À propos d’amour, Anke Vondung & Werner Güra en récital à La Monnaie
Consacré
à l'Italienisches
Liederbuch
(livre de chansons italiennes traduites par Paul Heyse), deux
recueils publiés par Hugo Wolf en 1891 puis 1896, le programme
auparavant présenté à Strasbourg et Paris, aura certainement mûri,
comme l’assurent les interprètes (un trio germano-autrichien déjà
apprécié sur ces mêmes planches de La Monnaie pour les
Liebeslieder
de Schumann en 2011 et Die
Allmacht
de Schubert en 2013).
Accompagné au piano par Christoph Berner, le couple se montre complice, humble et théâtral. Triangle amoureux formé par les deux voix et l'instrument, les lignes s’entremêlent dans une valse de couleurs romantiques avec une pointe d’audace stylistique. La structure très libre des Lieder d’Hugo Wolf laisse la part belle à la créativité dans un dialogue façon “recitativo arioso”, avec une petite touche d’humour et une bonne dose d’amour.
Romantisme oblige, ce sentiment est détaillé, entre amour déployé, caché et brisé, offrant aux trois artistes une très grande palette de teintes sentimentales, avec humilité, retenue et noblesse. 46 miniatures au service de l’amour, en conversation, joutent avec poésie, mais aussi un langage musical animé rappelant qu'il est contemporain de l’époque freudienne et sa psyché.

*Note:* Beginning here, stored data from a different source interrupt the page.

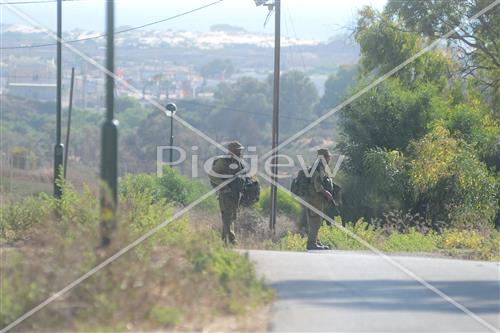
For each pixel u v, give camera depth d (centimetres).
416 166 10725
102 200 3459
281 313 3347
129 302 3095
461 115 12350
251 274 3806
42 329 3062
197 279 3447
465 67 14462
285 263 4684
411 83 14250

« En règle générale, l’aspect sensible est exagéré, parfois à l’extrême. Cela est associé à une tendance juvénile à tout dramatiser lorsqu’il est question de relations amoureuses. On obtient ainsi une succession de mini-drames dignes d’un marché italien » met en garde Anke Vondung, mais ici rien de tout cela grâce à l'art de la nuance. La voix chaude, très dessinée, légèrement soufflée de la mezzo-soprano se place entre richesse lyrique et diction baroque. La maîtrise des mots, les jeux de souffle, l’amour des intonations portent des sentiments humains perceptibles. “Ich esse nun mein Brot nicht trocken Mehr” (Je ne mange plus mon pain sec) se livre haché, suppliant et libre. L'allemand du texte est sa langue maternelle, l'italianité lui est également facile, sensuelle, colérique, sombre et entière (“Du sagst mir, daß ich keine Fürstin sei”, Tu me dis que je ne suis pas une princesse), se dessine d’une voix tempérée, féminine, acidulée et riche.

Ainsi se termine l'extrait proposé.